Russia “does not respect the sovereignty of its neighbors and it is willing to use force to achieve its goals,” it states. Iran is “pursuing nuclear and missile delivery technologies” and is a “state-sponsor of terrorism.” North Korea threatens its neighbors through “pursuit of nuclear weapons and ballistic missile technologies.” China’s actions “are adding tension to the Asia-Pacific region.”
The hypocrisy almost boggles the mind!
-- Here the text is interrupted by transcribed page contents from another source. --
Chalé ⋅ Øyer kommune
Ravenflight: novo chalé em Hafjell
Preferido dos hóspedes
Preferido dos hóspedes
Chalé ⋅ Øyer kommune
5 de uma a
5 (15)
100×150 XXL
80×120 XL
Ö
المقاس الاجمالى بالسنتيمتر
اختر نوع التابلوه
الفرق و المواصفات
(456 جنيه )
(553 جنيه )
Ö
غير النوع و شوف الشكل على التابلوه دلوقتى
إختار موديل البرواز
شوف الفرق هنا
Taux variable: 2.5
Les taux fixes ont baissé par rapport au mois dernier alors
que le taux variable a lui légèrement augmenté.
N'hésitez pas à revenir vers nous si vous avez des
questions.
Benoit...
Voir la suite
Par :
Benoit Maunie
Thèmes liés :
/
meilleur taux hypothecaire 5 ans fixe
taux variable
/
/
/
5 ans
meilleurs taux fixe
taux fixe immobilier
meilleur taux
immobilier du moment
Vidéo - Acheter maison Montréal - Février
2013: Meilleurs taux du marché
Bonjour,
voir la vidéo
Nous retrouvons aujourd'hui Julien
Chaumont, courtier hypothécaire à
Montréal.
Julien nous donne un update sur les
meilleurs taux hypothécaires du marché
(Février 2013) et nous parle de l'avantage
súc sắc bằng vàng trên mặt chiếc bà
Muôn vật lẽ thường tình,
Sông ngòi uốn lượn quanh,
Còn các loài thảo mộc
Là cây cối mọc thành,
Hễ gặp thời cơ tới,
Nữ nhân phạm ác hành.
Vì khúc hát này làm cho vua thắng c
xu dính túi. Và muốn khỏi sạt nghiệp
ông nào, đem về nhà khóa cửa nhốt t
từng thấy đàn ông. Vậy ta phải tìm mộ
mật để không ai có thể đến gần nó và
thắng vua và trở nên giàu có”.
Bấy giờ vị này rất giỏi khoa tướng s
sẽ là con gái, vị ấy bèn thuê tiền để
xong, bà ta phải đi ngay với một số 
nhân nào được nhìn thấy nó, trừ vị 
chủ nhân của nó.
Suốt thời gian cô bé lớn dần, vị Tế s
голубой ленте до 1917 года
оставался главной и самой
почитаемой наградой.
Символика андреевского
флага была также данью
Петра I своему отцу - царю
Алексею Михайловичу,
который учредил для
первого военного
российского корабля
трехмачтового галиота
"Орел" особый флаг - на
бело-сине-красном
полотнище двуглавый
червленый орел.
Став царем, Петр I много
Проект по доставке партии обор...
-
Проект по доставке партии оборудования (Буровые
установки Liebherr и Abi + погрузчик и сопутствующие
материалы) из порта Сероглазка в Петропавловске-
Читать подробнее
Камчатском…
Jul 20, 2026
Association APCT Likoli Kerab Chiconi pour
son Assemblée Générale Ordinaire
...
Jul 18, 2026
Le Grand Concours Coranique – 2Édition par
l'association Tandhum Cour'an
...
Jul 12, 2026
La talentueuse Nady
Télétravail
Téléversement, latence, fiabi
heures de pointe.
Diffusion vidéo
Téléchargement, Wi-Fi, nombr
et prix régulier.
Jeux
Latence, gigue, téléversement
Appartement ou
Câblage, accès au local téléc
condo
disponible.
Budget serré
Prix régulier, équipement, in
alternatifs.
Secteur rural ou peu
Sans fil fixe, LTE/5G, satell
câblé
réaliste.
None of the four accused countries is actually engaged in a war with anyone, while the United States is currently waging war in Afghanistan, Iraq and Syria, conducts drone missile strikes in a half dozen other countries, and deploys military forces in more than 100 countries around the world.
The Pentagon document admits, “None of these nations are believed to be seeking direct military conflict with the United States or our allies.” But it continues, “Nonetheless, they each pose serious security concerns …”
The report points indirectly to the content of these “concerns.” It declares, “The United States is the world’s strongest nation, enjoying unique advantages in technology, energy, alliances and partnerships, and demographics. However, these advantages are being challenged.”
The Pentagon equates peace, democracy, human rights, etc. with what it calls “a rules-based international order advanced by US leadership.” This is a euphemism for US imperialist hegemony over the entire planet, where Washington makes the rules and everyone follows, or else.
The American ruling class is acutely aware that its power is declining relative to rival powers, particularly China, and that US military superiority is itself threatened by the decline in the world economic position of US capitalism and growth of internal social antagonisms, which make it more difficult to sustain overseas military interventions.
The document declares, “We support China’s rise and encourage it to become a partner for greater international security,” and then proceeds to outline the US strategy to economically and militarily encircle the country. It states: “[W]e will press forward with the rebalance to the Asia-Pacific region, placing our most advanced capabilities and greater capacity in that vital theater. We will strengthen our alliances with Australia, Japan, the Republic of Korea, the Philippines, and Thailand. We also will deepen our security relationship with India and build upon our partnerships with New Zealand, Singapore, Indonesia, Malaysia, Vietnam, and Bangladesh.”
American military operations over the past decade have been focused on what the report terms “violent extremist networks,” or VEOs, the new Pentagon term for terrorist groups, including ISIS, Al Qaeda, the Taliban in Afghanistan and various other Islamist groups across the Middle East and North Africa.
“But today, and into the foreseeable future,” the report continues, “we must pay greater attention to challenges posed by state actors.” Moreover, “future conflicts between states may prove to be unpredictable, costly, and difficult to control.”
The report sums up, “Today, the probability of US involvement in interstate war with a major power is assessed to be low but growing. Should one occur, however, the consequences would be immense.”
This is a declaration that the prospect of a US war with China or Russia is increasing, even though the result of such a war would be devastating, both to the countries involved and to the whole of humanity, which would face nuclear extinction.
The perspective outlined by the Pentagon document may be mad, envisioning as it does a world war between nuclear-armed powers, but this madness is rooted in very real, objective conditions. It is the outcome of the global crisis of the capitalist system. The most toxic expression of this crisis is the drive of US imperialism to maintain its position of world dominance by military means.
The same crisis, however, creates the conditions for the international working class to impose its solution, upon which the fate of human civilization depends. That solution is world socialist revolution.